Within a short time, Katie has sex for the last time with Dan, the first time with 43 y.o. Paul, Joel leaves her an angry voicemail and Rory calls her a whore when she tells him she's pregnant. Her narrative begins to turn dark, particularly after the pregnancy. Joel has been hospitalized for trying to end it all. Visiting her dad's, after receiving some of his belongings from Affie, she bursts into uncontrollable sobs.

Katie tells Glenn, her former boss, some of her dark secrets. He tells her the truth about why he was in the sex offender registry. Glenn offers her a place to live and, if she chooses to keep it, to raise her baby as his own. When she gets home, she adds this to her blog, saying that moving out will be the beginning of her adult life, and the right time to stop blogging.

We learn that Katie's real name is Amy Grantham and that just minutes after that last blog post, she received a short phone call from a blocked number. She left the house in her car a few minutes later and was never seen again.

We briefly see the real versions of the people whom "Katie" had blogged about, many confirming that some – but not all – of her sexual escapades had truly happened. It is also revealed that other details had been fictionally improved in her blog, such as her best friend really being a homeless drug addict rather than the well-off "Jade" that "Katie" had blogged about, or that the baby's father, while still an older man, worked in a video store rather than being a film school professor.

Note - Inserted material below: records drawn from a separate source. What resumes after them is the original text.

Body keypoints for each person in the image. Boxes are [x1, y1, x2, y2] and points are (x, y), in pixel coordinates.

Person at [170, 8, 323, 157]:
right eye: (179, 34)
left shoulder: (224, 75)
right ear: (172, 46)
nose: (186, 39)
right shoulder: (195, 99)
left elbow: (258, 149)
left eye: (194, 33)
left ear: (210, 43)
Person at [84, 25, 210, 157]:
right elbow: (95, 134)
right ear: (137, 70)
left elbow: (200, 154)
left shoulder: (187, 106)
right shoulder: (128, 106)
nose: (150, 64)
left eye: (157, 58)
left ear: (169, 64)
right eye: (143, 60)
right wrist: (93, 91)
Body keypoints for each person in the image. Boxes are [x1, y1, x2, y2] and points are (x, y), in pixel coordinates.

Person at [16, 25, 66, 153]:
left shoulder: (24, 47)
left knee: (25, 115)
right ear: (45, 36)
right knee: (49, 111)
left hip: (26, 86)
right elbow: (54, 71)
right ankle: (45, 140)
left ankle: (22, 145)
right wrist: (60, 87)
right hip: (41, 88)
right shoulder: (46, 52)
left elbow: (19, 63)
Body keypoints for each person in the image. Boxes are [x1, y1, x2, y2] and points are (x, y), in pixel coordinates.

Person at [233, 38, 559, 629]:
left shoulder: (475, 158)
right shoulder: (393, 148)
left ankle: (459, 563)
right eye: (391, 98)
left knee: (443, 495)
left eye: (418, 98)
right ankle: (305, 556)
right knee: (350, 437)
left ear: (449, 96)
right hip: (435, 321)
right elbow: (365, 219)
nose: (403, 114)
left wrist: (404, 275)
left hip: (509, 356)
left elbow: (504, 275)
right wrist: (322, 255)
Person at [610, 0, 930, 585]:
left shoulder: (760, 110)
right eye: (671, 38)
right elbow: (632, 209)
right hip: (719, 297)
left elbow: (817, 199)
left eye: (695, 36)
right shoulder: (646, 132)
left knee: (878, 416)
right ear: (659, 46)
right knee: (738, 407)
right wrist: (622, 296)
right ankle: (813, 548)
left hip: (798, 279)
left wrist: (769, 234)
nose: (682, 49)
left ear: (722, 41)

The film ends with Amy’s mother, Carol Grantham, writing the truth on Amy’s blog and imploring thousands of readers for any knowledge as to where Amy might be.

==Reception==
Gary Goldstein, of the Los Angeles Times, felt that it "begins with a snarky, bubble-gum vibe that gives way to something far deeper and more meaningful” that "all beautifully paid off in the movie's haunting coda." Mike Reyes of CinemaBlend felt that it failed "to even surpass TV-movie standards", and that it failed "to earn that twist and the fall out, which leaves this ending flapping in the wind".

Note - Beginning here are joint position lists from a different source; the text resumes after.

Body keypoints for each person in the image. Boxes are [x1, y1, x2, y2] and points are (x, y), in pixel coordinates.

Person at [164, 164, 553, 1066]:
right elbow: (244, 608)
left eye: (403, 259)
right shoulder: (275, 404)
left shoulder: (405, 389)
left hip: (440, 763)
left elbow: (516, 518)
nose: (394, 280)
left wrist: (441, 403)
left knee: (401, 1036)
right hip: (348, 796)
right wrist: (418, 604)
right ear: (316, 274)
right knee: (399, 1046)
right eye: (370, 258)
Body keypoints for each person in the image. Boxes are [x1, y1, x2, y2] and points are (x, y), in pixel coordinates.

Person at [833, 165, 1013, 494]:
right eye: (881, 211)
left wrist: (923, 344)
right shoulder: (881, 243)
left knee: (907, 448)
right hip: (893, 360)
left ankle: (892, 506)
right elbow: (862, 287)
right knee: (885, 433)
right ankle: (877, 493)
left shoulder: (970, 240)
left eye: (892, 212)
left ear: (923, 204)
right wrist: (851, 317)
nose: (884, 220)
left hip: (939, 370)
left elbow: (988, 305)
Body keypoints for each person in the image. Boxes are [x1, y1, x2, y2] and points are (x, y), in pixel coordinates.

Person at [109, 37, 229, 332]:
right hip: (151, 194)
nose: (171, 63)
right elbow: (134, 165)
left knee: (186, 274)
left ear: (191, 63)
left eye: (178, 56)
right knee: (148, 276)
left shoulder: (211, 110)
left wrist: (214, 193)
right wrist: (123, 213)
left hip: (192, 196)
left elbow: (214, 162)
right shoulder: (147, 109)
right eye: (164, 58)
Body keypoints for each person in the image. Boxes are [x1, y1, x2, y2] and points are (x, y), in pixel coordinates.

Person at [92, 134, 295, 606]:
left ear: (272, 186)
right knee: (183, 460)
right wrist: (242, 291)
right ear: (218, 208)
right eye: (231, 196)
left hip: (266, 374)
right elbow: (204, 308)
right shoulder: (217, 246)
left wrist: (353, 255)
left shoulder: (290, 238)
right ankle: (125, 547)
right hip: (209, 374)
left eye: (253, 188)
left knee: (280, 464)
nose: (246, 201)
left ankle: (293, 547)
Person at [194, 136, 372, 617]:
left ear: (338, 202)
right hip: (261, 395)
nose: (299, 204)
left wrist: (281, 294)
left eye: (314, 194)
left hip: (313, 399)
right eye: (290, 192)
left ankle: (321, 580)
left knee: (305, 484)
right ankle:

Ask Me Anything premiered at the Nashville Film Festival where it received a Best Actress award for Britt Robertson as well as the award for Best Music in a Feature Film.

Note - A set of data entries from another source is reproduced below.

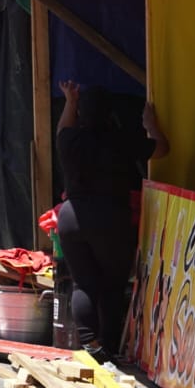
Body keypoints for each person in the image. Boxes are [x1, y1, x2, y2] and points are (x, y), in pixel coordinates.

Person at [56, 80, 168, 362]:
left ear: (83, 113)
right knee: (113, 284)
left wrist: (70, 101)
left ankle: (89, 344)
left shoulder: (70, 140)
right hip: (111, 218)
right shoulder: (121, 140)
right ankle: (109, 344)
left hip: (72, 217)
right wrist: (150, 124)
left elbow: (62, 129)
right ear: (110, 113)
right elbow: (162, 149)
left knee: (83, 283)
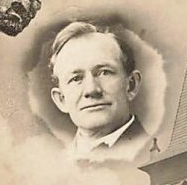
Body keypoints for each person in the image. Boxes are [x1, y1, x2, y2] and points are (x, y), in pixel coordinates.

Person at [49, 21, 149, 160]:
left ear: (131, 85)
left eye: (104, 72)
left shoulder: (153, 153)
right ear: (61, 99)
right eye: (76, 78)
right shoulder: (52, 167)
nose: (92, 89)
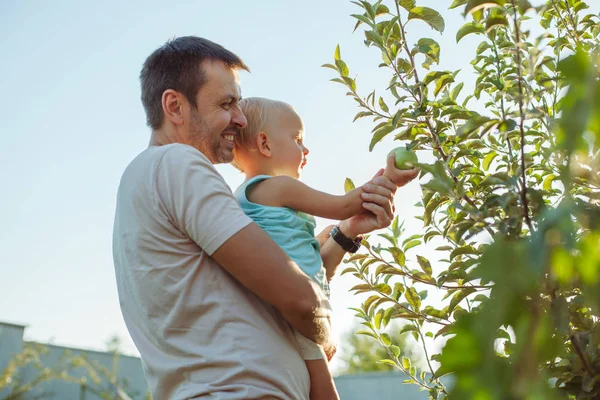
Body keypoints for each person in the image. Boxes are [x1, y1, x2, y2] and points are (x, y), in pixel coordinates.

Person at [112, 36, 417, 400]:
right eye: (226, 104)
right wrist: (324, 332)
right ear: (175, 107)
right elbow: (301, 300)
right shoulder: (175, 164)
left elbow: (290, 270)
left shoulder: (151, 180)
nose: (239, 119)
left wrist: (347, 232)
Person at [232, 97, 418, 400]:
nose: (306, 150)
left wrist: (347, 229)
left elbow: (310, 248)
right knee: (323, 387)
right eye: (297, 139)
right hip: (293, 311)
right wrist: (390, 179)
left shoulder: (253, 199)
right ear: (264, 144)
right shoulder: (279, 187)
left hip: (279, 310)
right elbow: (343, 205)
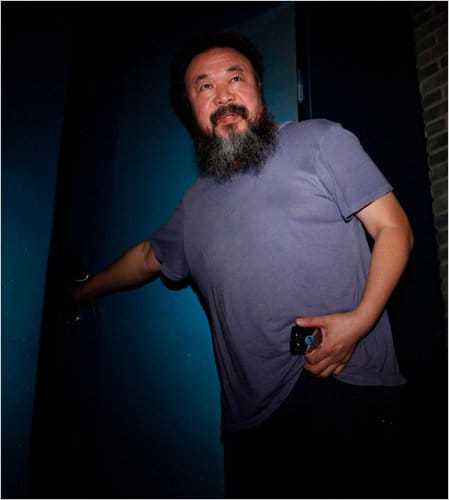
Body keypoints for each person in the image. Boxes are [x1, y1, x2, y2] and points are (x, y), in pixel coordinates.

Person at [70, 32, 415, 498]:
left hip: (347, 383)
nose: (223, 95)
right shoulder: (194, 203)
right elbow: (149, 256)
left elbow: (394, 229)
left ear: (258, 89)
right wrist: (84, 291)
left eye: (235, 78)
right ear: (191, 109)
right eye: (204, 86)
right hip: (253, 422)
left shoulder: (320, 139)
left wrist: (361, 321)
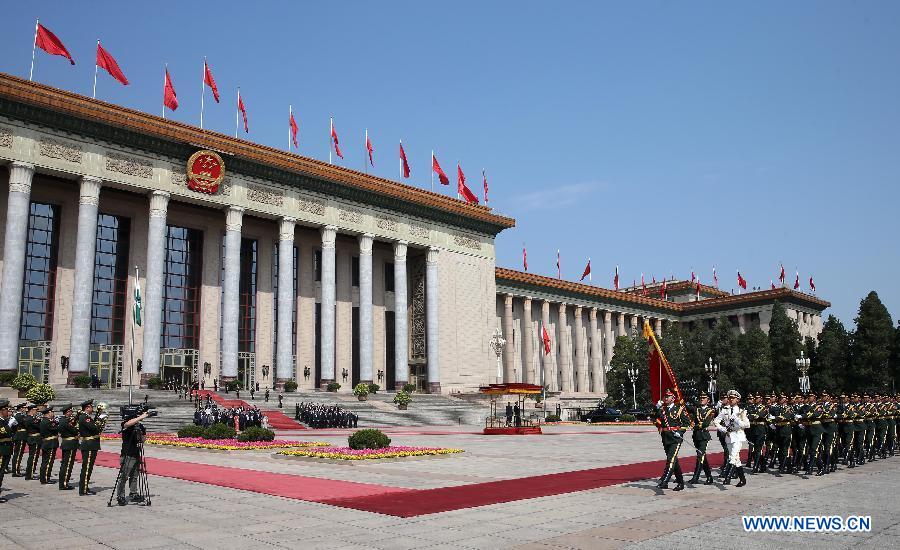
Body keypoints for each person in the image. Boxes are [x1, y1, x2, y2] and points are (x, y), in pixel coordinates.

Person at [653, 388, 688, 491]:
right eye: (665, 396)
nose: (665, 398)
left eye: (668, 396)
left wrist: (680, 432)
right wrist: (656, 407)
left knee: (670, 459)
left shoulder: (679, 409)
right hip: (665, 437)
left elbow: (687, 423)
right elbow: (653, 417)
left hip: (675, 438)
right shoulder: (662, 409)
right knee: (674, 460)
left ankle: (665, 482)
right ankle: (681, 483)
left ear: (673, 398)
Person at [713, 389, 750, 487]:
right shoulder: (725, 410)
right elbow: (716, 421)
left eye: (733, 398)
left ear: (737, 400)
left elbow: (747, 425)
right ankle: (742, 479)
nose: (730, 399)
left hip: (738, 435)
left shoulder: (741, 411)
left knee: (732, 457)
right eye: (729, 398)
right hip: (729, 436)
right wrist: (722, 429)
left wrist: (737, 420)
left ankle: (727, 477)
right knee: (736, 459)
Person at [116, 405, 151, 506]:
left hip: (136, 453)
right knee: (124, 476)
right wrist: (141, 417)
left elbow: (143, 440)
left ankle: (133, 493)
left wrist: (142, 434)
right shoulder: (127, 423)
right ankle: (120, 496)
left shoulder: (139, 426)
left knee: (135, 475)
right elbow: (126, 425)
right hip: (127, 454)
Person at [688, 391, 715, 485]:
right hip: (696, 435)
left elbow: (705, 424)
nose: (701, 399)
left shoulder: (711, 411)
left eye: (704, 398)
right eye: (701, 398)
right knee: (702, 456)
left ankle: (695, 477)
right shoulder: (697, 409)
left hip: (704, 436)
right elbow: (686, 408)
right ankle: (709, 477)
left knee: (700, 456)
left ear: (708, 400)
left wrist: (695, 426)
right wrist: (681, 400)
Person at [78, 400, 103, 495]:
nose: (93, 409)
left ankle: (85, 487)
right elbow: (94, 429)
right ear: (87, 408)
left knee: (88, 468)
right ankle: (83, 489)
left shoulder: (87, 417)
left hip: (91, 444)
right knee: (87, 468)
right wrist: (100, 422)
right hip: (89, 445)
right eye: (91, 407)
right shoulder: (85, 418)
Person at [57, 403, 78, 490]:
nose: (72, 413)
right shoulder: (66, 421)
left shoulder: (62, 420)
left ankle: (63, 483)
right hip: (70, 444)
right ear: (67, 412)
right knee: (67, 464)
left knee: (65, 464)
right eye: (71, 411)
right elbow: (75, 431)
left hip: (66, 443)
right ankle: (64, 484)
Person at [38, 405, 59, 484]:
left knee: (45, 461)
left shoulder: (44, 421)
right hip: (50, 443)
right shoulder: (47, 422)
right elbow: (56, 428)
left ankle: (44, 478)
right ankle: (46, 478)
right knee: (48, 462)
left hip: (47, 443)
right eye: (52, 412)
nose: (53, 413)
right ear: (48, 413)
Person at [24, 403, 41, 481]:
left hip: (32, 438)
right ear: (32, 410)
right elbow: (39, 426)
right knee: (33, 457)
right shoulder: (31, 419)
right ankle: (29, 474)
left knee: (32, 456)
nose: (36, 412)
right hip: (34, 439)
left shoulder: (27, 418)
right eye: (35, 410)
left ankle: (29, 473)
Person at [0, 399, 13, 503]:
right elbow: (4, 433)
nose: (8, 412)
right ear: (1, 411)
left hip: (5, 449)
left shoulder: (4, 421)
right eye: (6, 410)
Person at [10, 402, 27, 477]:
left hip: (18, 436)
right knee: (18, 454)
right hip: (20, 436)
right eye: (24, 408)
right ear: (21, 409)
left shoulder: (16, 416)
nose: (25, 409)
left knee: (17, 454)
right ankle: (16, 471)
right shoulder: (20, 416)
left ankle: (16, 470)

In December 2015, Ask Me Anything ranked number one on Taste of Cinema's 30 Underappreciated 21st Century American Movies Worth Your Time.

==Home media==
The film was released to video on demand as well as other online platforms on December 19, 2014. The DVD was released on March 3, 2015.

==Soundtrack==
Director Allison Burnett held a contest asking for undiscovered female singers, age 21 and under, to submit songs for the soundtrack. Approximately one hundred songs were submitted, with fourteen showing up on the official soundtrack released to iTunes and other online distributors.

==Sequel==

A direct sequel, titled Another Girl, was released in 2021. The film focuses on a woman who read Katie’s book and reaches out to her wanting to know what happened, only to find out that there is an even bigger mystery around Katie’s disappearance. The film is also directed by the same director.